Illegal immigrants armed with torches, hacksaws, ladders and even bungee cords are making it around a section of the border fence hailed as the most efficient way to stop them.
In the 10 months since the section was put up, the only method federal agents haven’t seen is a tunnel—”Yet,” said Victor Guzman, the supervisory Border Patrol agent responsible for the stretch of close-together 15-foot cement-filled steel poles planted three feet into the ground.
Agents responsible for guarding the stretch of border here “almost immediately” started seeing cuts in the fence. The towering gray and rust colored posts are marked with bright orange spray paint in areas believed to have been breached, Guzman said.

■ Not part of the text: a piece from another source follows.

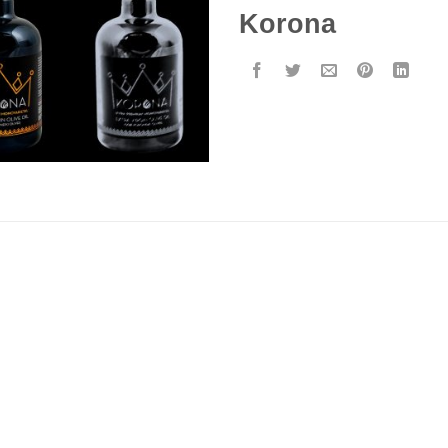
Korona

Guzman, who has worked in the area for nearly a decade, said agents have found holes cut with acetylene torches, hacksaws and even plasma torches—a high-powered tool that uses inert gas or condensed air to quickly cut through steel and other dense metals.
Officials monitoring cameras in the area have seen at least one group using a massive ladder to scale the south side of the fence. The group tried to drop into the U.S. with bungee cords before agents caught them.
But it’s not just illegal immigrants worrying the Border Patrol. The fence itself—built by the National Guard and Border Patrol—is starting to settle into the ground and gaps between the posts are widening. In one spot, an average sized woman could wedge herself through one of the gaps.
Other sections of fencing along the border are being built with panels of woven steel instead of the towering posts.
Romero said the breaches are no surprise.
“What we’re talking about is our fences are designed to deter people, discourage them from coming in,” Romero said. “Combined with the rest of the infrastructure, it’s supposed to buy us more time to make an arrest. Even an extra five seconds helps. The goal is, at the very least, it buys us extra time.”